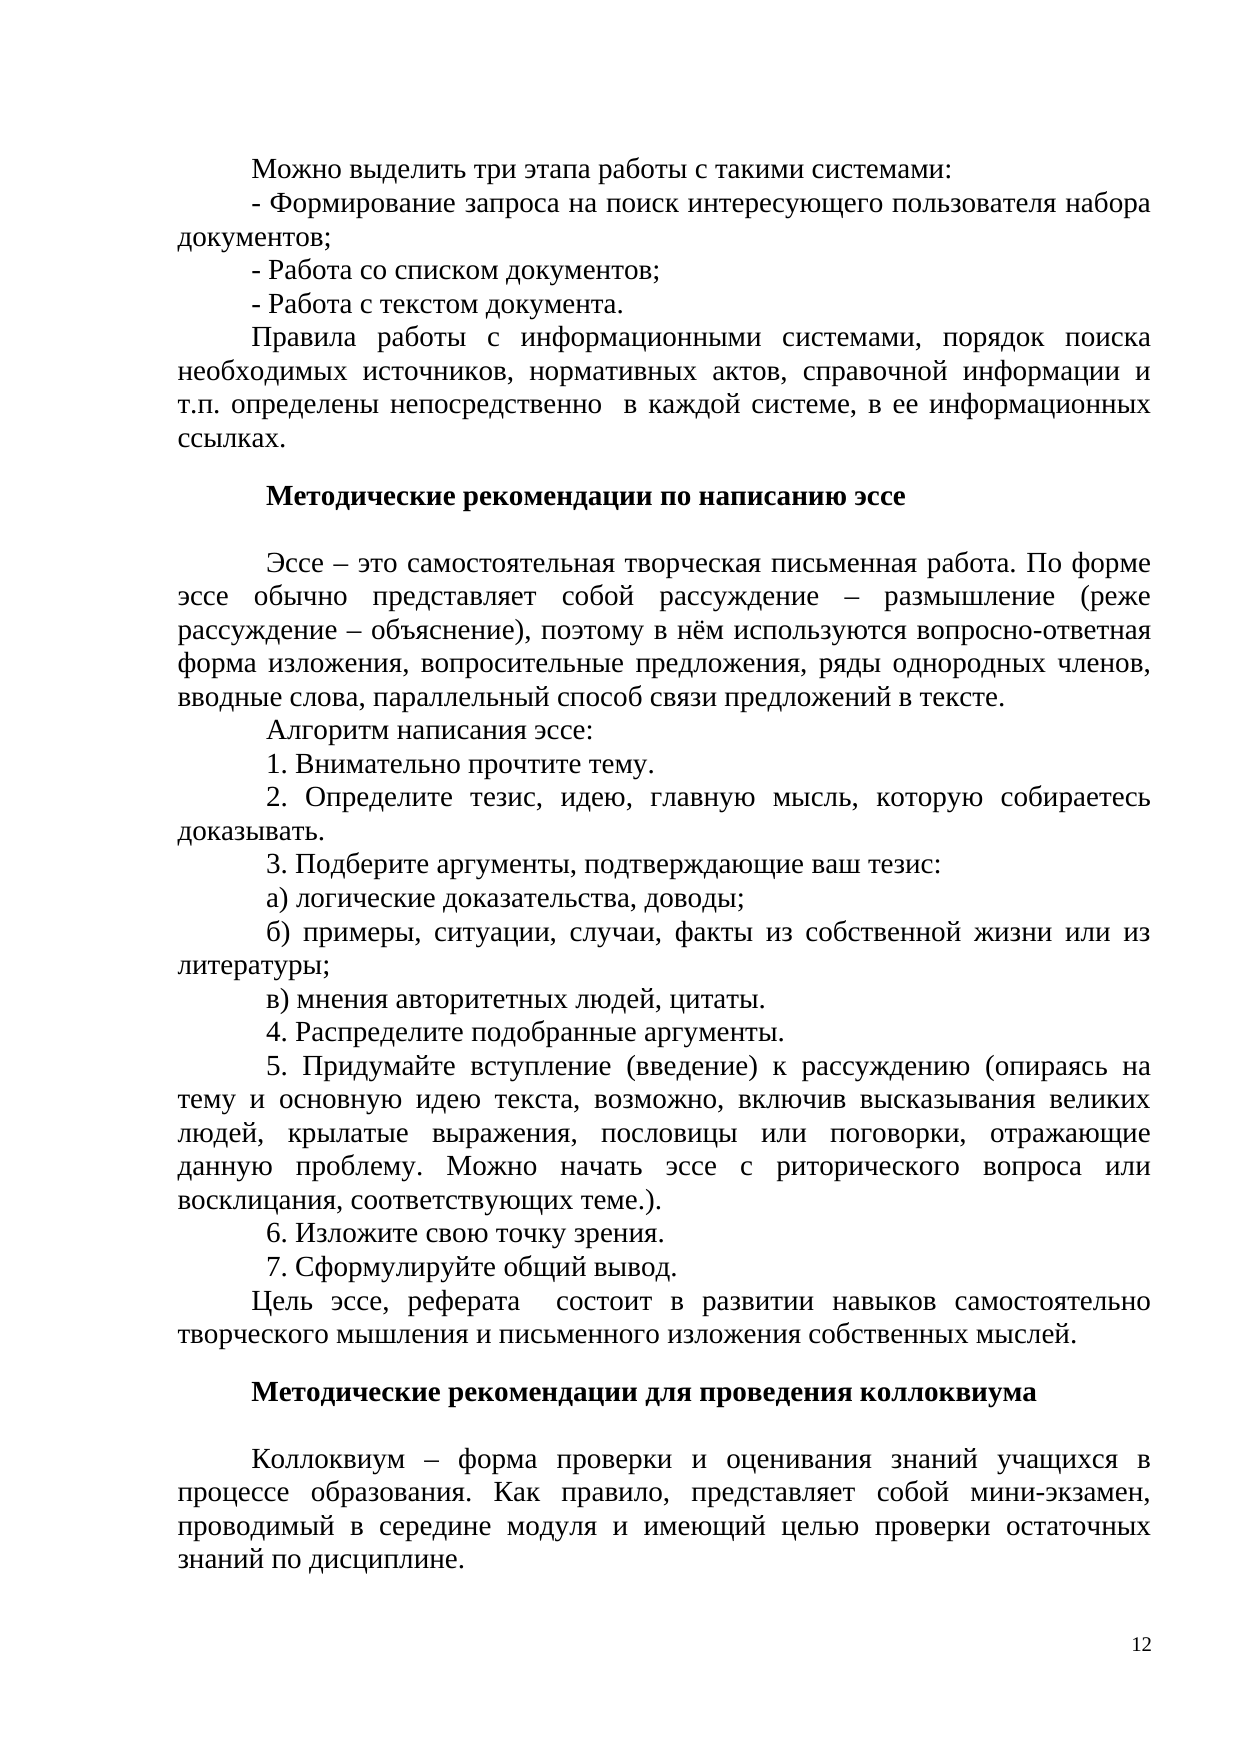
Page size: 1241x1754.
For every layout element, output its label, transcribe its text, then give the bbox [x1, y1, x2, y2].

text 3. Подберите аргументы, подтверждающие ваш тезис: [177, 847, 1152, 880]
text 6. Изложите свою точку зрения. [177, 1216, 1152, 1249]
text Можно выделить три этапа работы с такими системами: [177, 152, 1152, 185]
text Цель эссе, реферата состоит в развитии навыков самостоятельно творческого мышления и письменного изложения собственных мыслей. [177, 1283, 1152, 1350]
text 2. Определите тезис, идею, главную мысль, которую собираетесь доказывать. [177, 779, 1152, 847]
text Алгоритм написания эссе: [177, 712, 1152, 746]
text a) логические доказательства, доводы; [177, 880, 1152, 914]
text Коллоквиум – форма проверки и оценивания знаний учащихся в процессе образования. Как правило, представляет собой мини-экзамен, проводимый в середине модуля и имеющий целью проверки остаточных знаний по дисциплине. [177, 1441, 1152, 1575]
text 5. Придумайте вступление (введение) к рассуждению (опираясь на тему и основную идею текста, возможно, включив высказывания великих людей, крылатые выражения, пословицы или поговорки, отражающие данную проблему. Можно начать эссе с риторического вопроса или восклицания, соответствующих теме.). [177, 1048, 1152, 1216]
text 1. Внимательно прочтите тему. [177, 746, 1152, 779]
text - Работа со списком документов; [177, 252, 1152, 286]
text в) мнения авторитетных людей, цитаты. [177, 981, 1152, 1014]
text Методические рекомендации по написанию эссе [177, 478, 1152, 511]
text - Формирование запроса на поиск интересующего пользователя набора документов; [177, 185, 1152, 252]
text Правила работы с информационными системами, порядок поиска необходимых источников, нормативных актов, справочной информации и т.п. определены непосредственно в каждой системе, в ее информационных ссылках. [177, 319, 1152, 453]
text Методические рекомендации для проведения коллоквиума [177, 1374, 1152, 1407]
text 7. Сформулируйте общий вывод. [177, 1249, 1152, 1283]
text б) примеры, ситуации, случаи, факты из собственной жизни или из литературы; [177, 914, 1152, 981]
text Эссе – это самостоятельная творческая письменная работа. По форме эссе обычно представляет собой рассуждение – размышление (реже рассуждение – объяснение), поэтому в нём используются вопросно-ответная форма изложения, вопросительные предложения, ряды однородных членов, вводные слова, параллельный способ связи предложений в тексте. [177, 545, 1152, 712]
text 4. Распределите подобранные аргументы. [177, 1014, 1152, 1048]
text - Работа с текстом документа. [177, 286, 1152, 319]
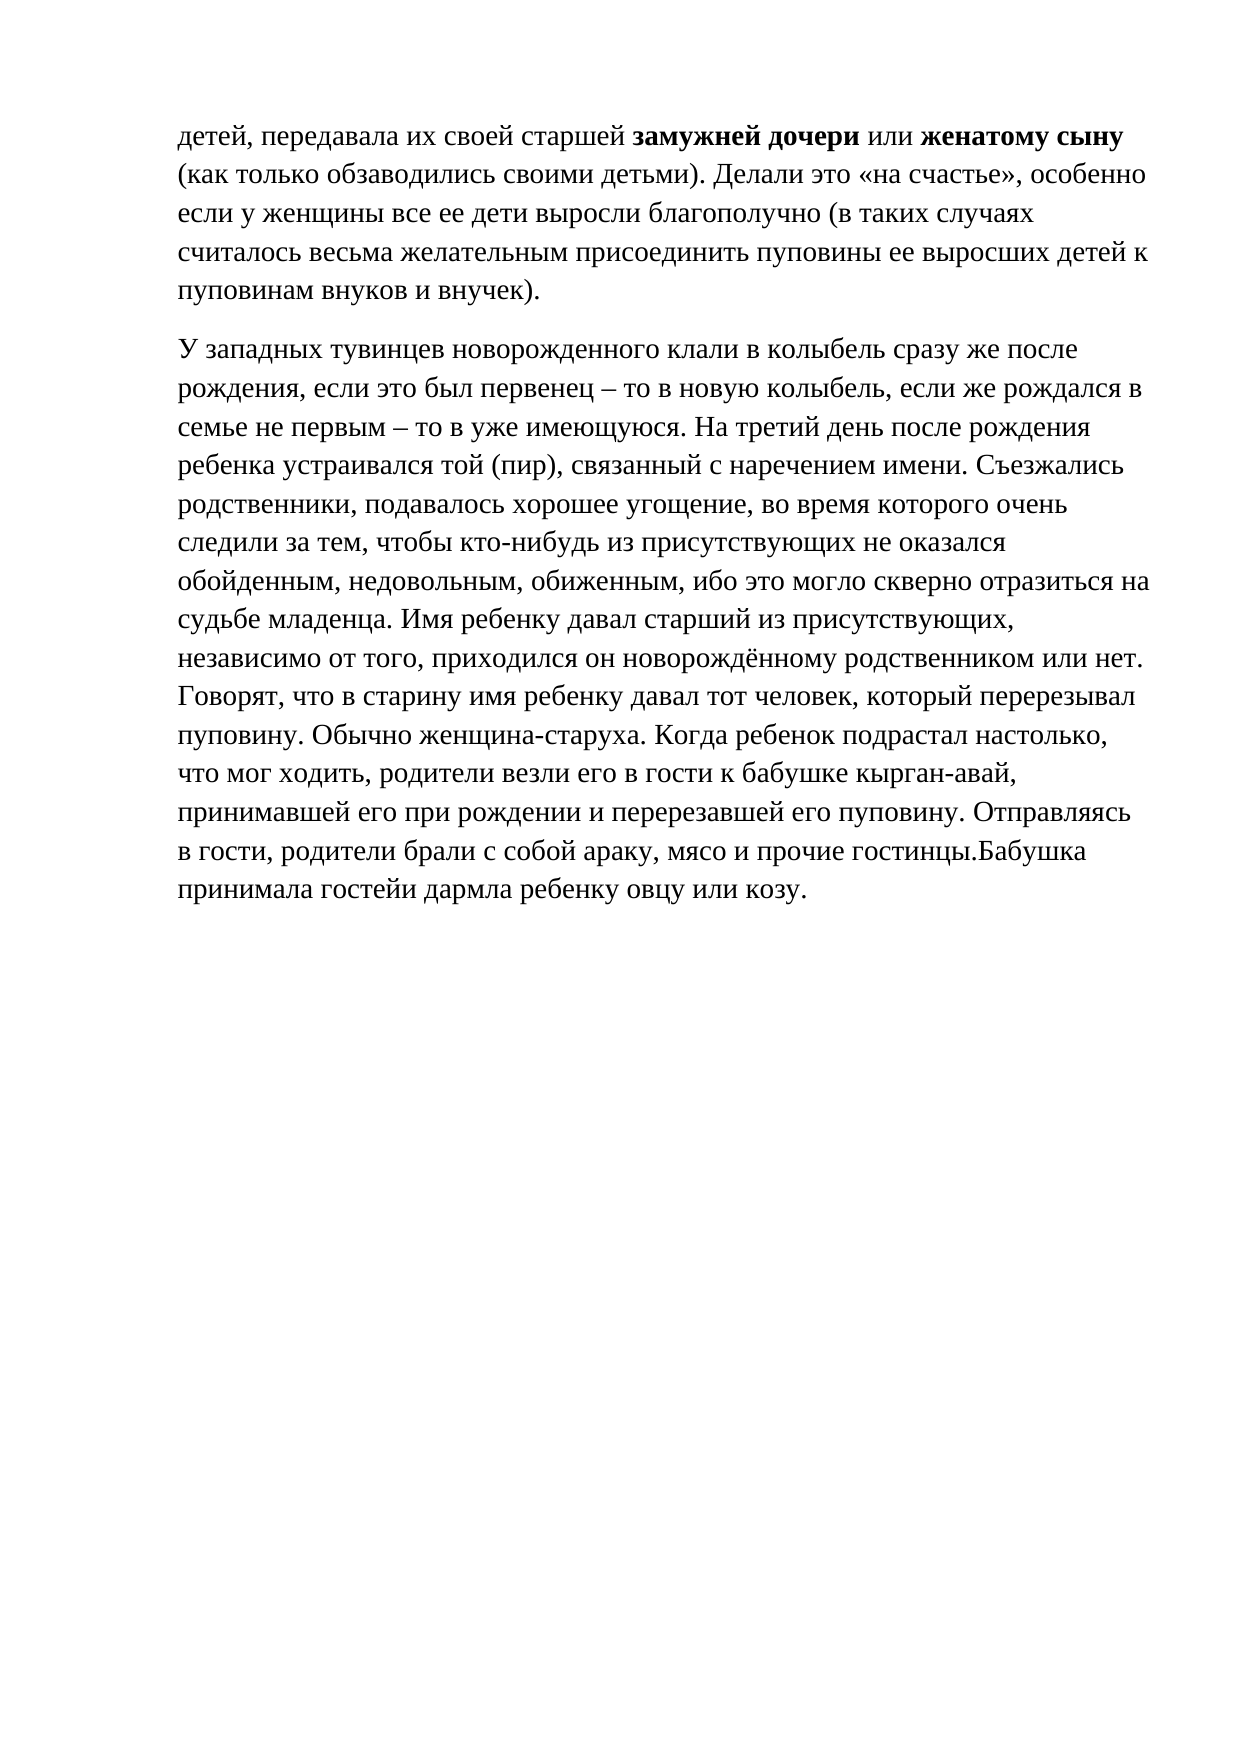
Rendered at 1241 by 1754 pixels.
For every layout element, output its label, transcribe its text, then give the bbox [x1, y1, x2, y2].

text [177, 118, 1152, 306]
text У западных тувинцев новорожденного клали в колыбель сразу же после рождения, если это был первенец – то в новую колыбель, если же рождался в семье не первым – то в уже имеющуюся. На третий день после рождения ребенка устраивался той (пир), связанный с наречением имени. Съезжались родственники, подавалось хорошее угощение, во время которого очень следили за тем, чтобы кто-нибудь из присутствующих не оказался обойденным, недовольным, обиженным, ибо это могло скверно отразиться на судьбе младенца. Имя ребенку давал старший из присутствующих, независимо от того, приходился он новорождённому родственником или нет. Говорят, что в старину имя ребенку давал тот человек, который перерезывал пуповину. Обычно женщина-старуха. Когда ребенок подрастал настолько, что мог ходить, родители везли его в гости к бабушке кырган-авай, принимавшей его при рождении и перерезавшей его пуповину. Отправляясь в гости, родители брали с собой араку, мясо и прочие гостинцы.Бабушка принимала гостейи дармла ребенку овцу или козу. [177, 332, 1152, 905]
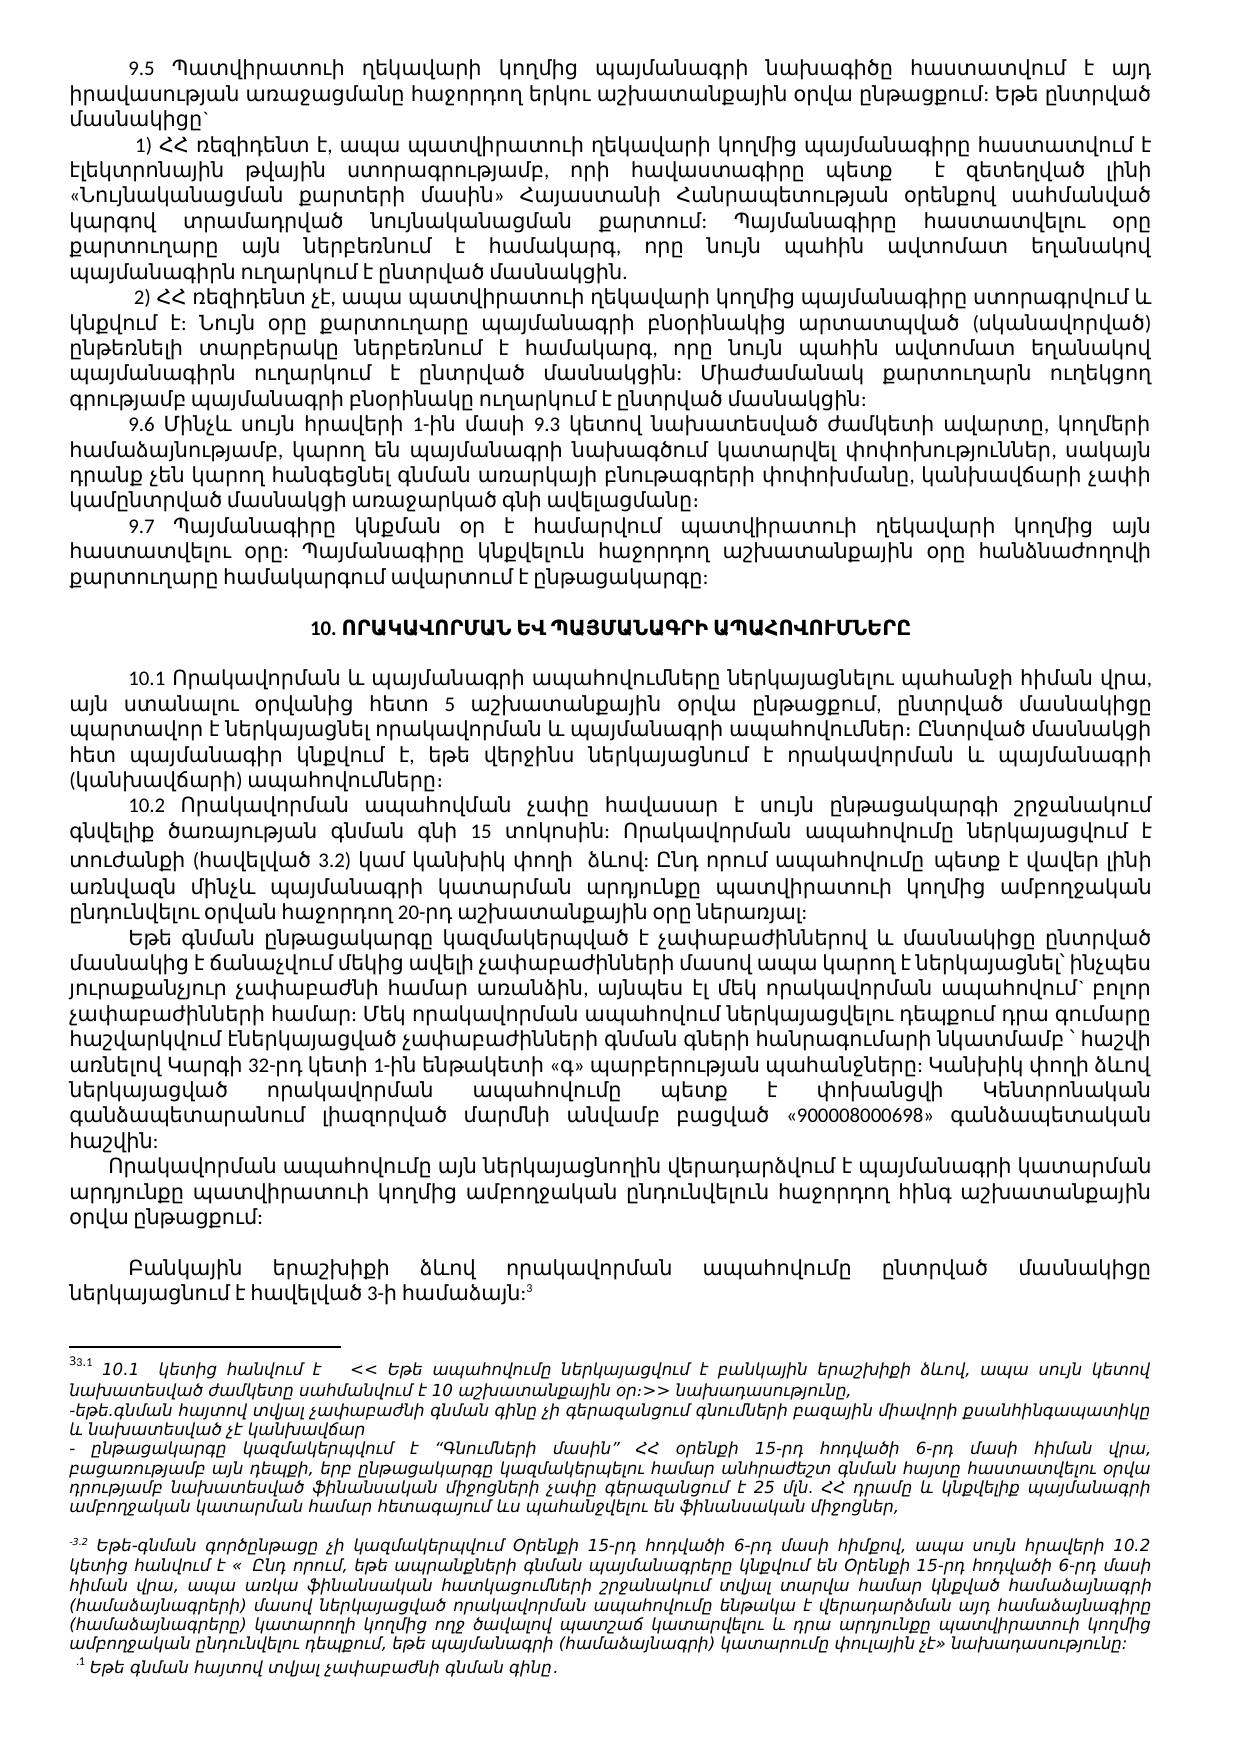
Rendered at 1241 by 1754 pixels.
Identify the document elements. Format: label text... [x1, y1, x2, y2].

§ Work to complete
The reply should hold every line of the material above, unchanged, and no pictures.

§ Written solution
Page size: 1241x1754.
For every layout element, output its label, transcribe its text, then give the bbox [x1, y1, x2, y2].

text 3. Подберите аргументы, подтверждающие ваш тезис: [177, 847, 1152, 880]
text 6. Изложите свою точку зрения. [177, 1216, 1152, 1249]
text Можно выделить три этапа работы с такими системами: [177, 152, 1152, 185]
text Цель эссе, реферата состоит в развитии навыков самостоятельно творческого мышления и письменного изложения собственных мыслей. [177, 1283, 1152, 1350]
text 2. Определите тезис, идею, главную мысль, которую собираетесь доказывать. [177, 779, 1152, 847]
text Алгоритм написания эссе: [177, 712, 1152, 746]
text a) логические доказательства, доводы; [177, 880, 1152, 914]
text Коллоквиум – форма проверки и оценивания знаний учащихся в процессе образования. Как правило, представляет собой мини-экзамен, проводимый в середине модуля и имеющий целью проверки остаточных знаний по дисциплине. [177, 1441, 1152, 1575]
text 5. Придумайте вступление (введение) к рассуждению (опираясь на тему и основную идею текста, возможно, включив высказывания великих людей, крылатые выражения, пословицы или поговорки, отражающие данную проблему. Можно начать эссе с риторического вопроса или восклицания, соответствующих теме.). [177, 1048, 1152, 1216]
text 1. Внимательно прочтите тему. [177, 746, 1152, 779]
text - Работа со списком документов; [177, 252, 1152, 286]
text в) мнения авторитетных людей, цитаты. [177, 981, 1152, 1014]
text Методические рекомендации по написанию эссе [177, 478, 1152, 511]
text - Формирование запроса на поиск интересующего пользователя набора документов; [177, 185, 1152, 252]
text Правила работы с информационными системами, порядок поиска необходимых источников, нормативных актов, справочной информации и т.п. определены непосредственно в каждой системе, в ее информационных ссылках. [177, 319, 1152, 453]
text Методические рекомендации для проведения коллоквиума [177, 1374, 1152, 1407]
text 7. Сформулируйте общий вывод. [177, 1249, 1152, 1283]
text б) примеры, ситуации, случаи, факты из собственной жизни или из литературы; [177, 914, 1152, 981]
text Эссе – это самостоятельная творческая письменная работа. По форме эссе обычно представляет собой рассуждение – размышление (реже рассуждение – объяснение), поэтому в нём используются вопросно-ответная форма изложения, вопросительные предложения, ряды однородных членов, вводные слова, параллельный способ связи предложений в тексте. [177, 545, 1152, 712]
text 4. Распределите подобранные аргументы. [177, 1014, 1152, 1048]
text - Работа с текстом документа. [177, 286, 1152, 319]
Rendered at 1241 by 1754 pixels.
For every layout element, output its label, transcribe its text, then give the bbox [x1, y1, x2, y2].

text [177, 118, 1152, 306]
text У западных тувинцев новорожденного клали в колыбель сразу же после рождения, если это был первенец – то в новую колыбель, если же рождался в семье не первым – то в уже имеющуюся. На третий день после рождения ребенка устраивался той (пир), связанный с наречением имени. Съезжались родственники, подавалось хорошее угощение, во время которого очень следили за тем, чтобы кто-нибудь из присутствующих не оказался обойденным, недовольным, обиженным, ибо это могло скверно отразиться на судьбе младенца. Имя ребенку давал старший из присутствующих, независимо от того, приходился он новорождённому родственником или нет. Говорят, что в старину имя ребенку давал тот человек, который перерезывал пуповину. Обычно женщина-старуха. Когда ребенок подрастал настолько, что мог ходить, родители везли его в гости к бабушке кырган-авай, принимавшей его при рождении и перерезавшей его пуповину. Отправляясь в гости, родители брали с собой араку, мясо и прочие гостинцы.Бабушка принимала гостейи дармла ребенку овцу или козу. [177, 332, 1152, 905]
Rendered at 1241 by 1754 pixels.
Identify the document elements. Format: label text... [x1, y1, x2, y2].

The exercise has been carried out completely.